Super-Agers and Positive-Agers

Published • 2025

Abstract

Not everyone ages the same way. While cognitive decline is common in older adults, a remarkable subset — often called “Super-Agers” or “Positive-Agers” — maintains cognitive performance well above age-matched norms, sometimes rivaling individuals decades younger. At the other extreme, “Cognitive Decliners” show accelerated loss of function that may herald progression toward mild cognitive impairment or Alzheimer’s disease. Understanding what separates these groups at the level of the brain is one of the most consequential questions in aging research: if we can identify the neural signatures of exceptional cognitive resilience, we gain both a screening tool to flag at-risk individuals and a set of biological targets that interventions could aim to preserve.

This line of research, supported by an Alzheimer’s Association Research Grant ($148,300), has been a sustained focus of my program. Using multimodal neuroimaging data from the UK Biobank and ADNI cohorts, we have systematically investigated how different imaging modalities capture the distinction between Positive-Agers, Normal-Agers, and Cognitive Decliners.

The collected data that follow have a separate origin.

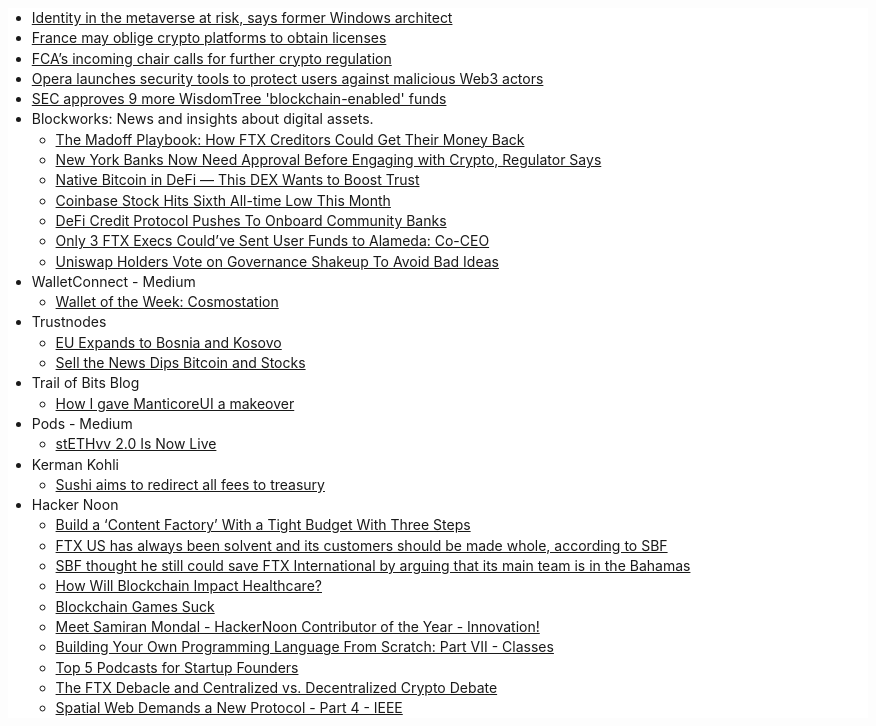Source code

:   - [Identity in the metaverse at risk, says former Windows architect](https://cointelegraph.com/news/identity-in-the-metaverse-at-risk-says-former-windows-architect)
  - [France may oblige crypto platforms to obtain licenses](https://cointelegraph.com/news/france-may-oblige-crypto-platforms-to-obtain-licenses)
  - [FCA’s incoming chair calls for further crypto regulation](https://cointelegraph.com/news/fca-s-incoming-chair-calls-for-further-crypto-regulation)
  - [Opera launches security tools to protect users against malicious Web3 actors](https://cointelegraph.com/news/opera-launches-security-tools-to-protect-users-against-malicious-web3-actors)
  - [SEC approves 9 more WisdomTree 'blockchain-enabled' funds](https://cointelegraph.com/news/sec-approves-9-more-wisdomtree-blockchain-enabled-funds)
- Blockworks: News and insights about digital assets.
  - [The Madoff Playbook: How FTX Creditors Could Get Their Money Back](https://blockworks.co/news/the-madoff-playbook-how-ftx-creditors-could-get-their-money-back)
  - [New York Banks Now Need Approval Before Engaging with Crypto, Regulator Says](https://blockworks.co/news/new-york-banks-now-need-approval-before-engaging-with-crypto-regulator-says)
  - [Native Bitcoin in DeFi — This DEX Wants to Boost Trust](https://blockworks.co/news/native-bitcoin-in-defi-this-dex-wants-to-boost-trust)
  - [Coinbase Stock Hits Sixth All-time Low This Month](https://blockworks.co/news/coinbase-stock-hits-sixth-all-time-low-this-month)
  - [DeFi Credit Protocol Pushes To Onboard Community Banks](https://blockworks.co/news/defi-credit-protocol-pushes-to-onboard-community-banks)
  - [Only 3 FTX Execs Could’ve Sent User Funds to Alameda: Co-CEO](https://blockworks.co/news/ftx-execs-user-funds-alameda)
  - [Uniswap Holders Vote on Governance Shakeup To Avoid Bad Ideas](https://blockworks.co/news/uniswap-holders-vote-on-governance-shakeup-to-avoid-bad-ideas)
- WalletConnect - Medium
  - [Wallet of the Week: Cosmostation](https://medium.com/walletconnect/wallet-of-the-week-cosmostation-796302ef5707?source=rss----4480e03af75e---4)
- Trustnodes
  - [EU Expands to Bosnia and Kosovo](https://www.trustnodes.com/2022/12/15/eu-expands-to-bosnia-and-kosovo)
  - [Sell the News Dips Bitcoin and Stocks](https://www.trustnodes.com/2022/12/15/sell-the-news-dips-bitcoin-and-stocks)
- Trail of Bits Blog
  - [How I gave ManticoreUI a makeover](https://blog.trailofbits.com/2022/12/15/manitcoreui-symbolic-execution-gui/)
- Pods - Medium
  - [stETHvv 2.0 Is Now Live](https://blog.pods.finance/stethvv-2-0-is-now-live-9b1f00d99cdf?source=rss----8db42191a3a2---4)
- Kerman Kohli
  - [Sushi aims to redirect all fees to treasury](https://kermankohli.substack.com/p/sushi-aims-to-redirect-all-fees-to)
- Hacker Noon
  - [Build a ‘Content Factory’ With a Tight Budget With Three Steps](https://hackernoon.com/build-a-content-factory-with-a-tight-budget-with-three-steps?source=rss)
  - [FTX US has always been solvent and its customers should be made whole, according to SBF](https://hackernoon.com/ftx-us-has-always-been-solvent-and-its-customers-should-be-made-whole-according-to-sbf?source=rss)
  - [SBF thought he still could save FTX International by arguing that its main team is in the Bahamas](https://hackernoon.com/sbf-thought-he-still-could-save-ftx-international-by-arguing-that-its-main-team-is-in-the-bahamas?source=rss)
  - [How Will Blockchain Impact Healthcare?](https://hackernoon.com/how-will-blockchain-impact-healthcare?source=rss)
  - [Blockchain Games Suck](https://hackernoon.com/blockchain-games-suck?source=rss)
  - [Meet Samiran Mondal - HackerNoon Contributor of the Year - Innovation!](https://hackernoon.com/meet-samiran-mondal-hackernoon-contributor-of-the-year-innovation?source=rss)
  - [Building Your Own Programming Language From Scratch: Part VII - Classes](https://hackernoon.com/building-your-own-programming-language-from-scratch-part-vii-classes?source=rss)
  - [Top 5 Podcasts for Startup Founders](https://hackernoon.com/top-5-podcasts-for-startup-founders?source=rss)
  - [The FTX Debacle and Centralized vs. Decentralized Crypto Debate](https://hackernoon.com/the-ftx-debacle-and-centralized-vs-decentralized-crypto-debate?source=rss)
  - [Spatial Web Demands a New Protocol - Part 4 - IEEE](https://hackernoon.com/spatial-web-demands-a-new-protocol-part-4-ieee?source=rss)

Our first major contribution was the development of OLBO (Optimal Labeling using Bayesian Optimization), a hybrid machine learning and optimization algorithm designed to classify extreme cognitive phenotypes from resting-state functional MRI (rsfMRI) data. OLBO addresses a fundamental challenge in this field: because cognitive aging exists on a continuum, the boundaries between groups are not given by nature — they must be learned. OLBO jointly optimizes the labeling of individuals into cognitive classes and the classification model itself, producing more robust and interpretable phenotype assignments than conventional thresholding approaches. Applied to rsfMRI functional connectivity networks from the UK Biobank, OLBO successfully differentiated Positive-Agers from Cognitive Decliners and identified the key neural functional connectivity networks contributing to these differences. This work was published in Alzheimer’s & Dementia: Diagnosis, Assessment & Disease Monitoring (2024).

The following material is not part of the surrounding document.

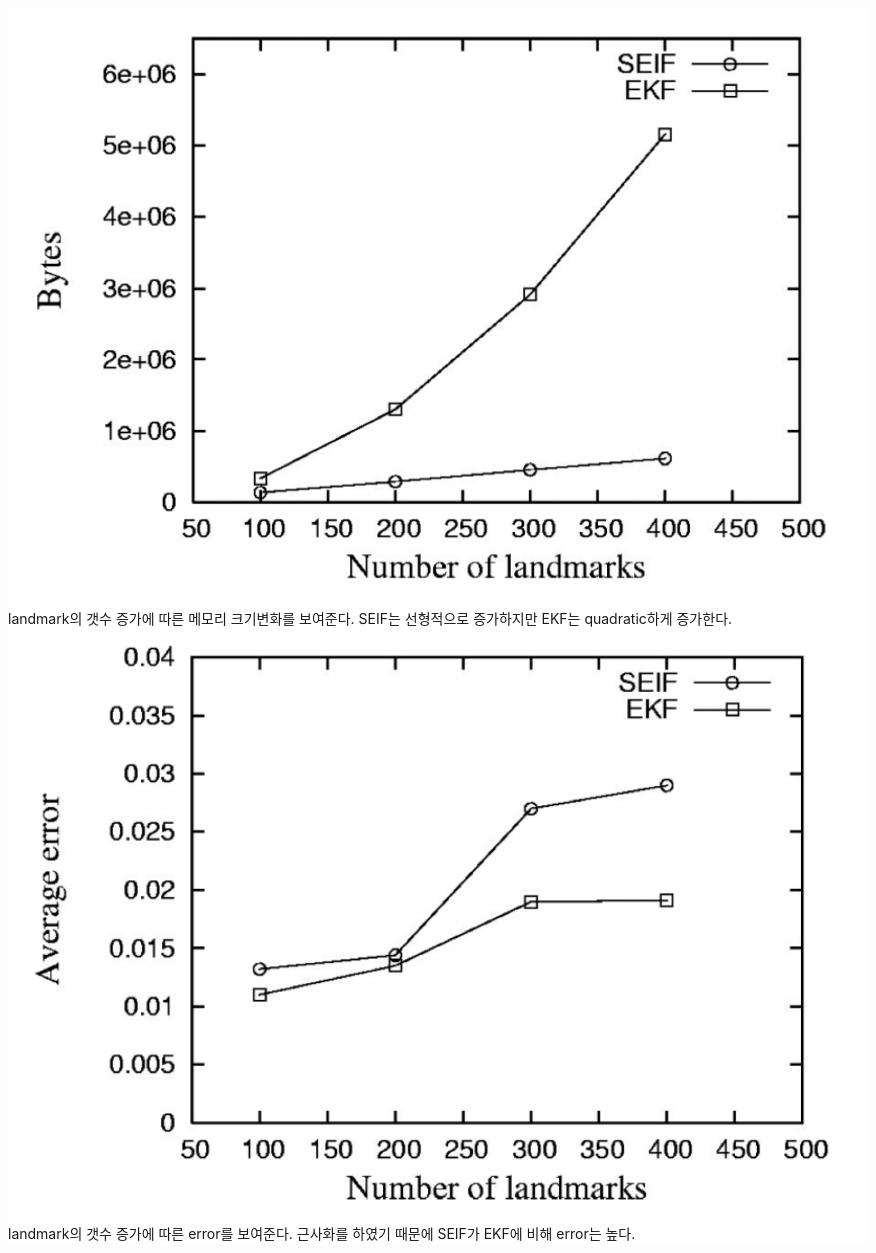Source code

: <img align="middle" src="/images/post/SLAM/lec09_SEIF_SLAM/comp_byte_landmark.png" width="100%">
landmark의 갯수 증가에 따른 메모리 크기변화를 보여준다. SEIF는 선형적으로 증가하지만 EKF는 quadratic하게 증가한다.
<img align="middle" src="/images/post/SLAM/lec09_SEIF_SLAM/comp_error_landmark.png" width="100%">
landmark의 갯수 증가에 따른 error를 보여준다. 근사화를 하였기 때문에 SEIF가 EKF에 비해 error는 높다.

We then extended this investigation to structural MRI and diffusion-weighted MRI, asking whether the same cognitive phenotypes could be distinguished using different aspects of brain anatomy. Using structural MRI, a hybrid feature selection method improved classification accuracy and identified structural brain signatures — patterns of cortical thickness, subcortical volumes, and morphological features — associated with cognitive resilience. This study was published in GeroScience (2024). Using diffusion MRI, we examined white-matter tract integrity and found that specific tracts and demographic factors distinguish potential Super-Agers, with diffusion metrics providing complementary information to what functional connectivity alone can capture. This work appeared in GeroScience (2025). An earlier exploratory study characterized the broader biomarker and neuroimaging profile of super-aging in the UK Biobank (GeroScience, 2023).

An ongoing study brings these threads together by comparing the discriminative power of all three modalities — rsfMRI, sMRI, and dMRI — within a unified analytical framework, asking which modality, or which combination, provides the most reliable identification of cognitive phenotypes. This comparative analysis is in preparation for GeroScience.

Throughout this work, I have mentored two Ph.D. students and multiple undergraduate researchers, producing publications, poster awards at AAIC, IISE, and INFORMS conferences, and an invited podcast for the Alzheimer’s Association’s ISTAART.